I am ‘doing’ a seminar slot at BETT 2010 on creativity … this is what I said about it some time ago:
Creativity is a commodity that we must develop in all of our young people. Sir Ken Robinson argues that we are educating them into a world in which we have no idea of what skills and techniques they will need to get the best from their lives and become active, healthy participants in developing and supporting the lives of others. Creativity could easily be one of the keys in the lock that opens the door to a world in which people respond to challenges and passions in a way that marks them out as individuals but also as engaged participants in an exciting, developing environment. Jim Rose in his review of primary education in England has commended ICT as the third core subject in this development and has seen it as sitting closely alongside ‘personal development’. Creativity is a fundamental part of personal development. The session will focus on tools and content which support the notion that creativity is in the hands of the user and its power is personal. From traditional ways that work to the ’Cloud’ and on to personal devices, from smart objects to the personal web the session will weave a pathway towards a stance where allowing for the development of creativity is seen as an essential component for the balancing of an education and hence a life.

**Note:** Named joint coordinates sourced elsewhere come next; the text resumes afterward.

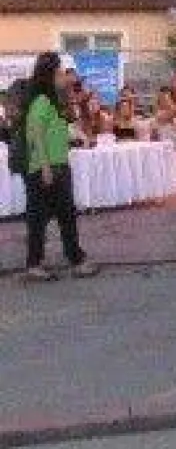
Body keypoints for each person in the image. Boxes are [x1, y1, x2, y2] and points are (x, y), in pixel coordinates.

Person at [21, 52, 98, 281]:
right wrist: (45, 167)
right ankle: (43, 264)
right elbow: (35, 134)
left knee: (64, 215)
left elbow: (59, 128)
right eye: (61, 71)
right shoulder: (41, 101)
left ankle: (71, 259)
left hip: (58, 165)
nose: (65, 75)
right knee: (41, 218)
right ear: (51, 74)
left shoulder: (53, 100)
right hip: (47, 168)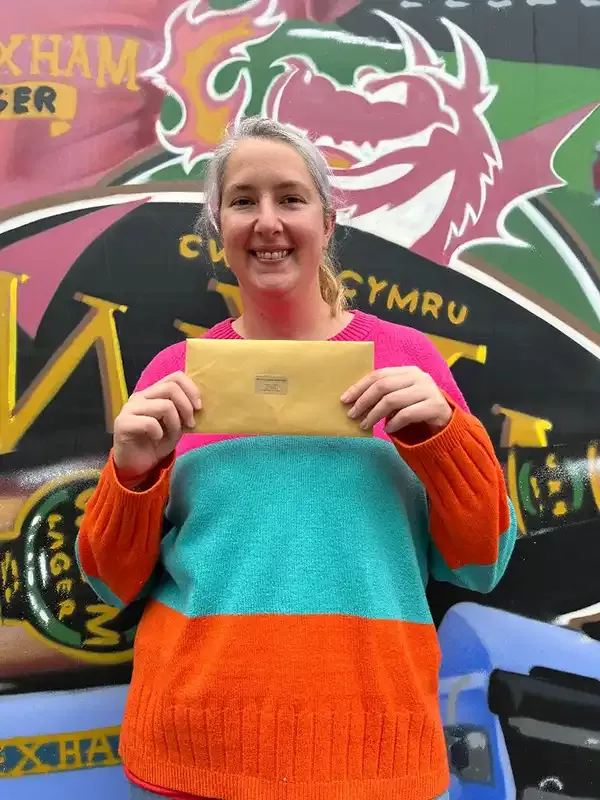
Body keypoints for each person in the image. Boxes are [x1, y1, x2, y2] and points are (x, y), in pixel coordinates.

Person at [76, 116, 517, 800]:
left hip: (372, 759)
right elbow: (110, 583)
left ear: (327, 222)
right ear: (219, 229)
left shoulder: (410, 362)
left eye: (290, 198)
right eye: (243, 201)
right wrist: (131, 474)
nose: (268, 221)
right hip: (192, 755)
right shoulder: (174, 373)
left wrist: (444, 440)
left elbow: (482, 563)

Remember: There is nothing in a caterpillar that tells you it’s going to be a butterfly. – Buckminster Fuller
Today The Guardian Supplement followed up with this :
The obsession over the last decade with narrow, academic targets and tightly-drawn lesson plans has driven out much of the spontaneity and fun of learning, says Dickinson. “We are squandering children’s creativity and we are almost wasting their childhood with this obsession with skill-based, academic education.”

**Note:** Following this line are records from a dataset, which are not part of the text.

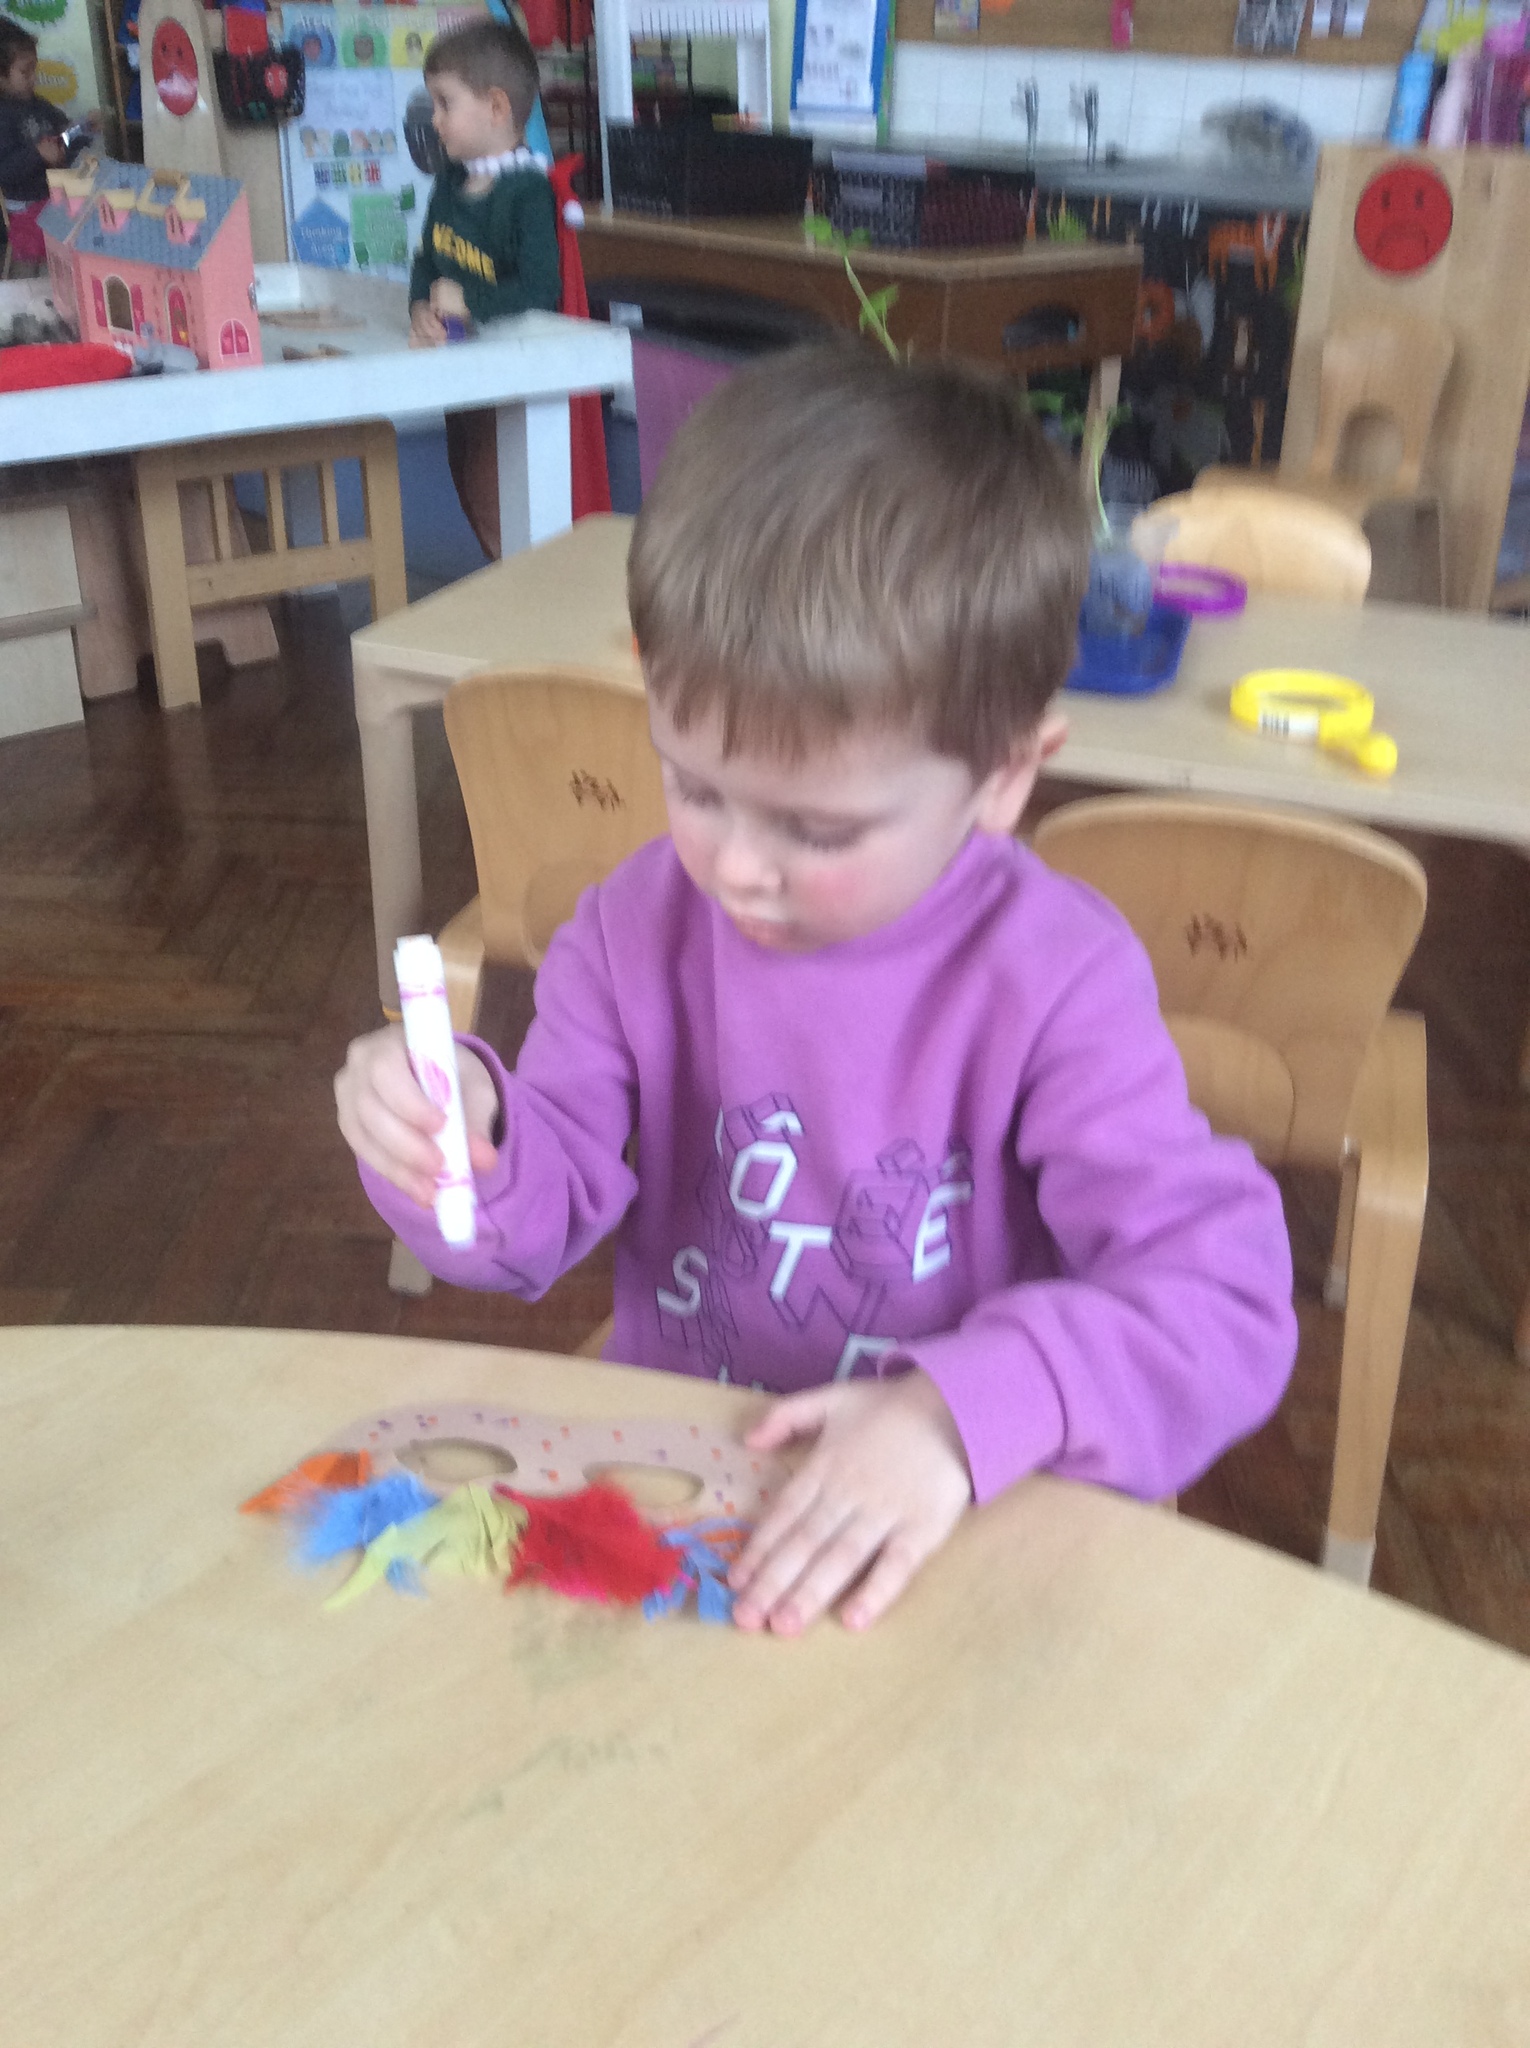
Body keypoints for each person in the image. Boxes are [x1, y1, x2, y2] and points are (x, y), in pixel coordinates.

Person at [335, 345, 1298, 1637]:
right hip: (703, 1501)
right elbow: (527, 1230)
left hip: (955, 1520)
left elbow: (1223, 1301)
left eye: (820, 829)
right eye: (695, 785)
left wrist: (954, 1414)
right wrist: (458, 1139)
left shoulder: (1052, 975)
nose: (735, 864)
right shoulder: (630, 929)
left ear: (1006, 776)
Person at [407, 16, 560, 560]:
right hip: (460, 374)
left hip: (509, 382)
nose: (435, 120)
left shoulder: (528, 193)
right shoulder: (449, 183)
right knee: (469, 483)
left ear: (496, 107)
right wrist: (419, 306)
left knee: (499, 498)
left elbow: (542, 290)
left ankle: (524, 593)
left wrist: (470, 303)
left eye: (445, 103)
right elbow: (427, 260)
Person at [0, 16, 95, 277]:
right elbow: (5, 171)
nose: (34, 78)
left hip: (54, 197)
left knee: (89, 217)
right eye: (25, 71)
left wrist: (84, 128)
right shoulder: (3, 117)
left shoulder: (39, 105)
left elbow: (64, 138)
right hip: (27, 208)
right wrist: (37, 154)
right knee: (62, 239)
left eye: (34, 69)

He argues that modern information and communication technology is opening up a new world of creative opportunities for children. Creative play is no longer just about activity sets and brick trolleys. “We have to give children the opportunity to be creative in their world, not ours. They have opportunities to do things that we never had and we shouldn’t minimise the things they do with modern technology just because we did things differently,” he says.
Creativity is such a powerful motivational tool … let’s not waste it … let’s educate for it!